Wirtschaft : Moderater Kursanstieg von Cinemaxx

HAMBURG (dpa/Tsp).Die neue Kinoaktie der Cinemaxx AG, Hamburg, hat an ihrem ersten Börsentag einen moderaten Kursanstieg erlebt.Der Kurs kletterte in Hamburg auf 51,20 DM, in Frankfurt (Main) auf 49,50 DM und lag damit über dem Ausgabekurs von 48 DM.In Berlin notierte Cinemaxx zur Kasse bei 49,80 DM.Der Gründer und Vorstand der Kinogruppe, Hans-Joachim Flebbe, bewertete den Börsenstart am Montag als "gut bis zufriedenstellend": "Wir sind kein Phantasiepapier, sondern setzen bewußt auf die langfristige Entwicklung des Unternehmens", sagte Flebbe am Montag.
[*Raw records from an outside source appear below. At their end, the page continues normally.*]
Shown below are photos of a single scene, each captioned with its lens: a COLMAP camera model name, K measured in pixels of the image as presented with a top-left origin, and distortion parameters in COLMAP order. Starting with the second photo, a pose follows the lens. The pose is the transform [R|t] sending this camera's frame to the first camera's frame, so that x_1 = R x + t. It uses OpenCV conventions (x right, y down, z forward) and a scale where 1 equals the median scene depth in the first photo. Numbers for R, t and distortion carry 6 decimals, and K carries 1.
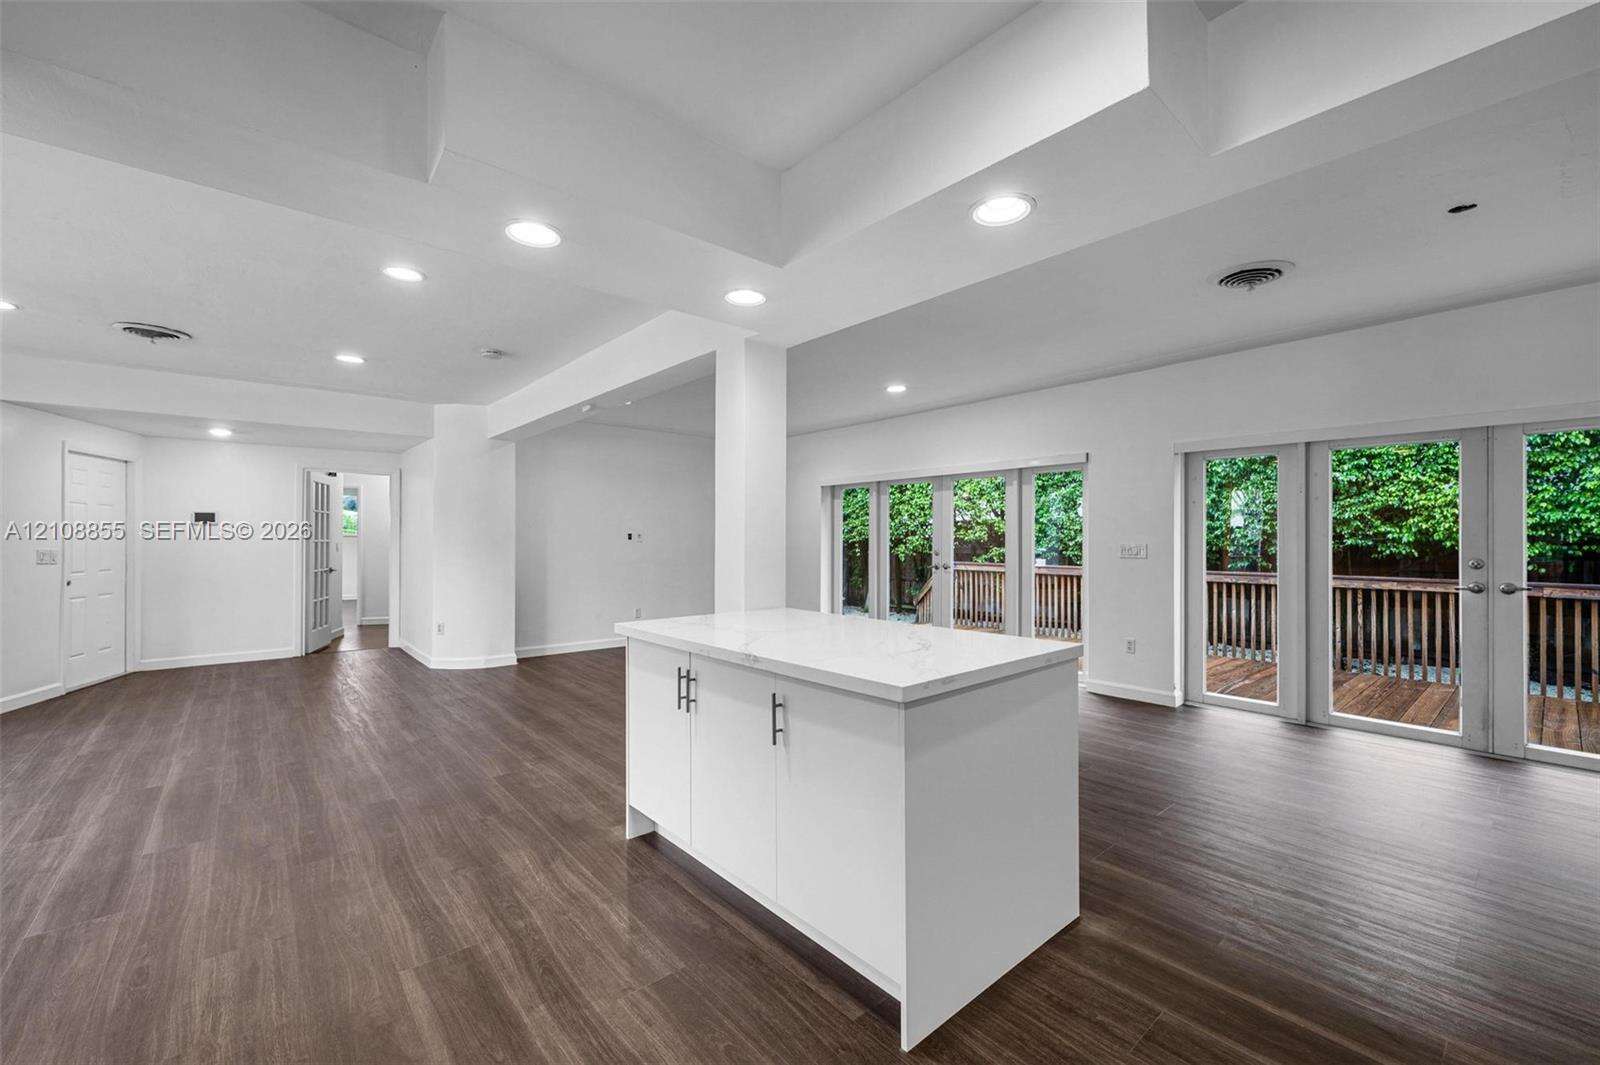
lens RADIAL K [[643.2, 0, 800.0], [0, 643.2, 532.5], [0, 0, 1]] dist [-0.000836, -0.000172]
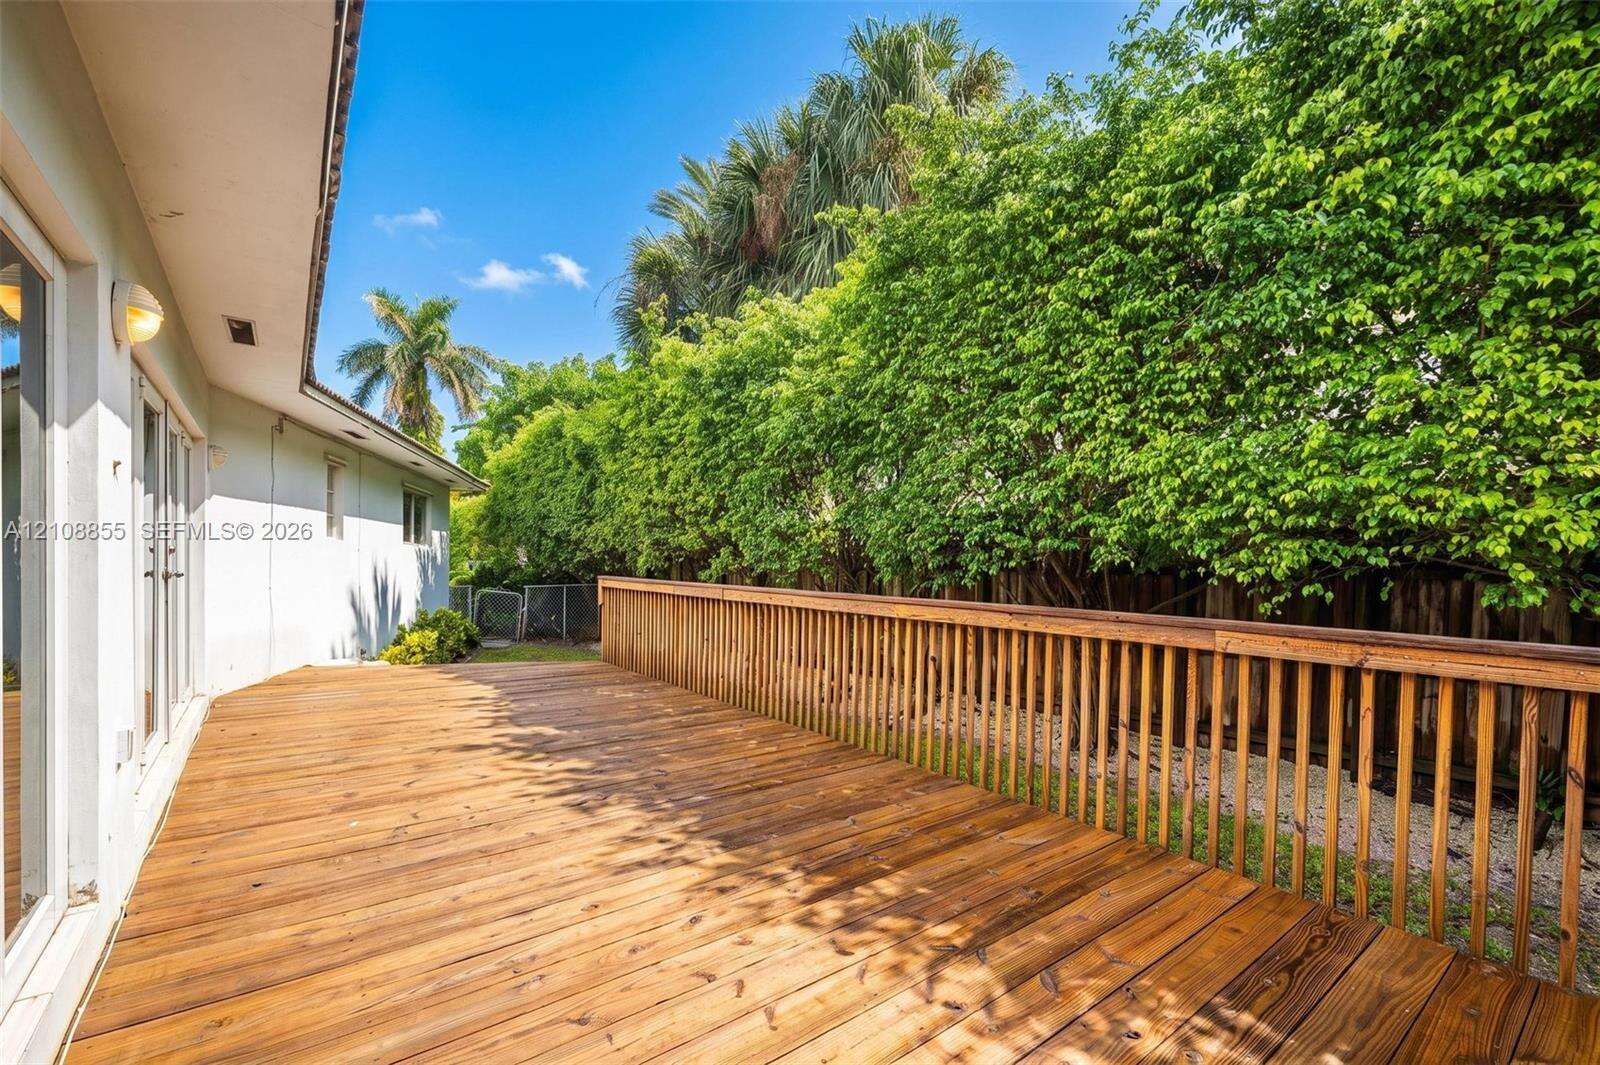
lens RADIAL K [[690.0, 0, 793.6], [0, 690.0, 582.5], [0, 0, 1]] dist [0.002940, 0.000234]
pose [[0.996844, 0.014774, -0.078003, 0.834011], [-0.011997, 0.999282, 0.035952, 0.035785], [0.078478, -0.034902, 0.996305, 0.451230]]
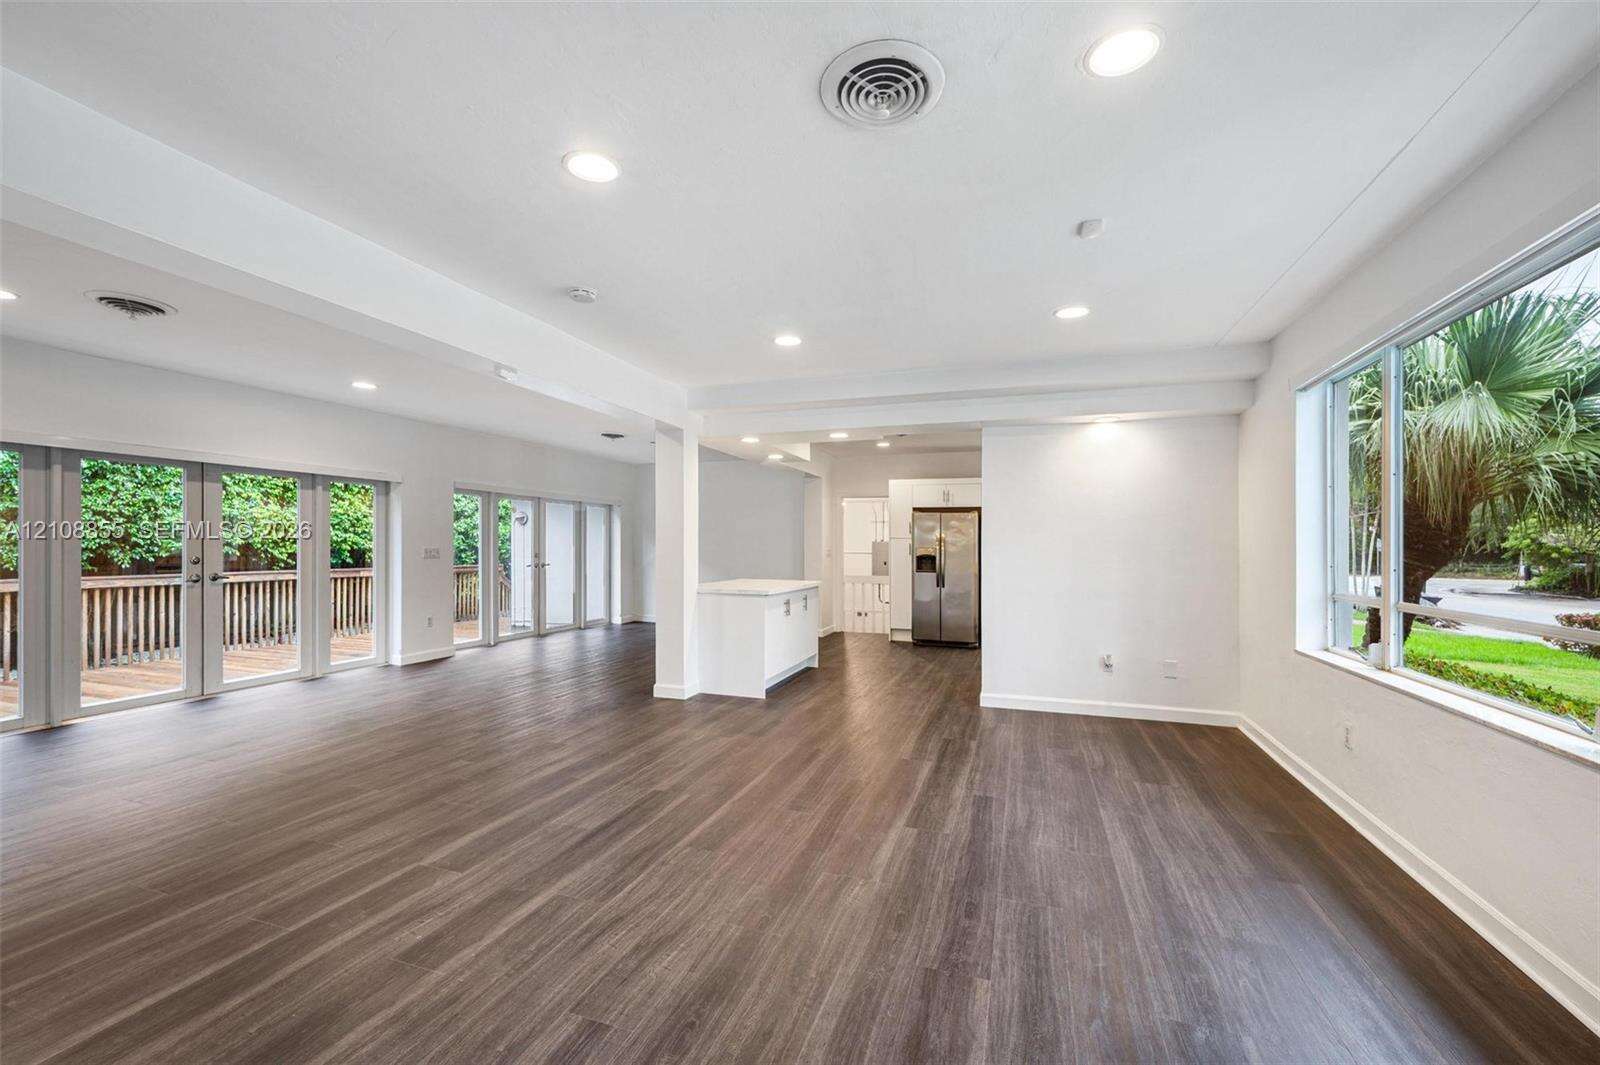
lens RADIAL K [[671.3, 0, 788.9], [0, 671.3, 543.5], [0, 0, 1]] dist [0.001720, 0.000069]
pose [[-0.492229, -0.001302, 0.870465, -0.768183], [-0.018174, 0.999796, -0.008781, 0.005429], [-0.870276, -0.020142, -0.492152, 0.715798]]
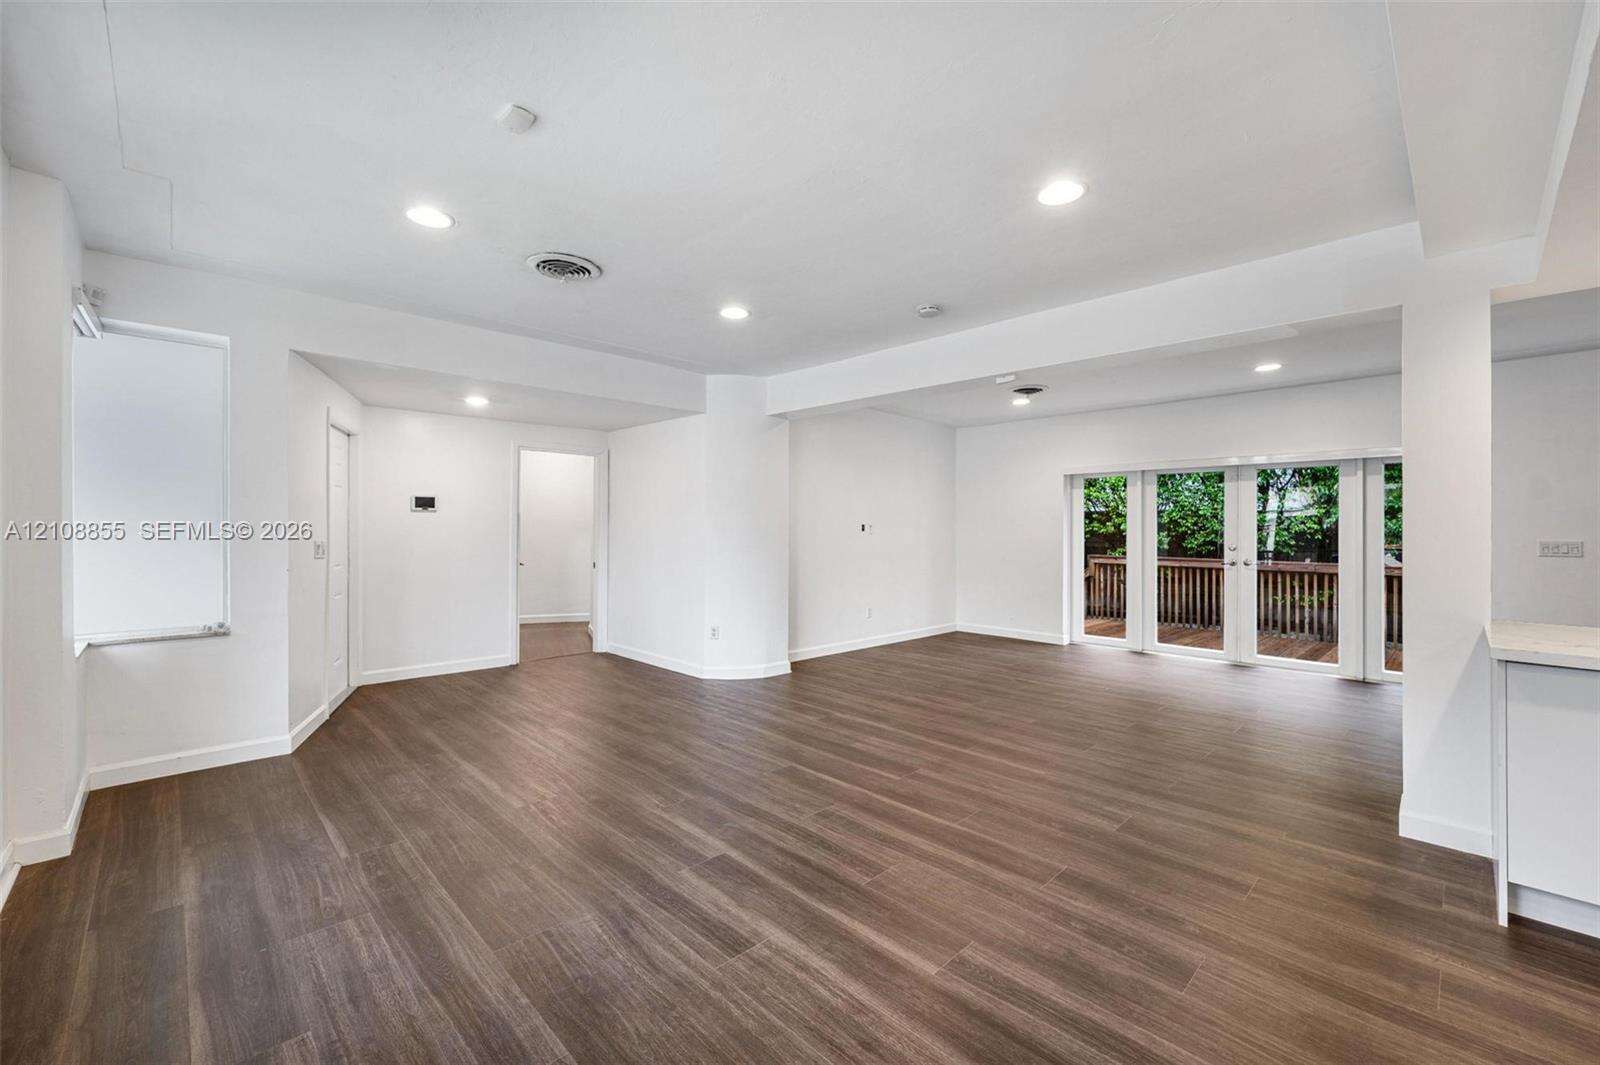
lens RADIAL K [[648.9, 0, 808.9], [0, 648.9, 535.0], [0, 0, 1]] dist [-0.002352, -0.000104]
pose [[0.997979, 0.006137, 0.063255, -0.420013], [-0.007412, 0.999774, 0.019948, -0.001122], [-0.063118, -0.020377, 0.997798, 0.102195]]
Die Cinemaxx AG ist das erste deutsche Kinounternehmen, das an der Börse notiert wird.Mit 14 Großkinos gilt die Kinogruppe als führende Betreiberin von Multiplexkinos in Deutschland."Bis Ende 1999 wollen wir weiter expandieren und insgesamt 30 Großkinos mit 420 Leinwänden bespielen", sagte Flebbe.Auch im Ausland sollen 1999 in Salzburg (Österreich), Luzern (Schweiz) und Ankara (Türkei) neue Häuser entstehen.Zur Cinemaxx-Gruppe gehören in Deutschland 38 Kinos mit 179 Leinwänden und rund 48 000 Plätzen.Sie ist bundesweit nach der Ufa-Gruppe die zweitgrößte Kinogruppe und plant, den Marktanteil von 22,5 Prozent (1997) auf 75 Prozent im Jahr 2002 zu steigern.2003 will die Gruppe dann europaweit über 100 Filmtheater verfügen.

Mit dem Börsengang will der Vorstand des Unternehmens die geplante nationale und internationale Expansion sichern."Wir haben unsere Aktie bewußt im amtlichen Handel und nicht am Neuen Markt plaziert, wo spektakulärere Kurssprünge dazugehören", sagte Flebbe."Dies ist eine Aktie, die man langfristig behält und nicht gleich wieder auf den Markt schmeißt.Kino ist ja auch kein Eintagsgeschäft, sondern eines, das sich entwickelt." Zugleich empfand Flebbe den Börsenstart in Frankfurt als spannend: "Er hatte was von einer Filmpremiere."

Nach dem Börsengang hält der Firmengründer Flebbe mit 68 Prozent die Mehrheit an der Cinemaxx AG.Neun Prozent befinden sich in Besitz der BDW, eine Beteiligungsgesellschaft der Dresdner Bank-Gruppe, 23 Prozent sind in Streubesitz, sagte Flebbe.Die Flebbe-Gruppe erzielte 1997 bei einem Umsatz von 203,5 Mill.DM ein Betriebsergebnis von 16,2 Mill.DM.Das Unternehmen beschäftigt 1750 Mitarbeiter.

Erst vor wenigen Wochen hatte Flebbe ein 50 Prozent-Paket für 166 Mill.DM von der angeschlagenen Stella AG übernomen.